[Images with pose keypoints]
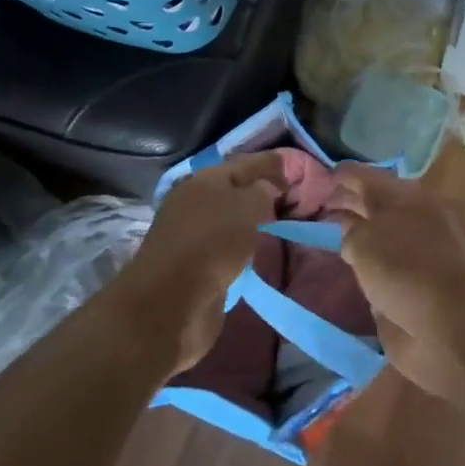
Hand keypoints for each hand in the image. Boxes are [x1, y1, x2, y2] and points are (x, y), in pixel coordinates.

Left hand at [121, 151, 285, 371]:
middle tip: (288, 195)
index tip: (292, 169)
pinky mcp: (192, 265)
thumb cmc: (212, 243)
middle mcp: (194, 202)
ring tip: (276, 220)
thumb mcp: (246, 207)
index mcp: (203, 180)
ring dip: (249, 218)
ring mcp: (190, 235)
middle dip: (258, 189)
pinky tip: (255, 247)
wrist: (172, 302)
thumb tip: (266, 188)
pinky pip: (224, 245)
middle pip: (233, 189)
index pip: (243, 164)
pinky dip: (240, 243)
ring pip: (228, 218)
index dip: (268, 164)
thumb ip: (261, 191)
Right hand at [328, 164, 464, 401]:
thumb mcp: (365, 241)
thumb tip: (351, 235)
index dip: (343, 175)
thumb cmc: (405, 269)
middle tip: (317, 204)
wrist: (448, 325)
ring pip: (380, 234)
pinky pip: (385, 264)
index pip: (369, 178)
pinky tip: (348, 266)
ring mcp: (416, 254)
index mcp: (407, 198)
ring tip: (325, 232)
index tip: (320, 177)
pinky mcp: (416, 284)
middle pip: (375, 205)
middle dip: (348, 202)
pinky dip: (367, 261)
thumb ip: (351, 232)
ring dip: (356, 232)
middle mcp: (413, 221)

◆ **What this task involves**
In the records above, the line with "index dip: (268, 164)" marks the start and the line with "pinky pip: (385, 264)" marks the end; copy that stretch exactly, both lines included, and nothing else.

◆ **Response area**
index dip: (268, 164)
thumb ip: (261, 191)
Right hand at [328, 164, 464, 401]:
thumb mcp: (365, 241)
thumb tip: (351, 235)
index dip: (343, 175)
thumb cmc: (405, 269)
middle tip: (317, 204)
wrist: (448, 325)
ring pip: (380, 234)
pinky pip: (385, 264)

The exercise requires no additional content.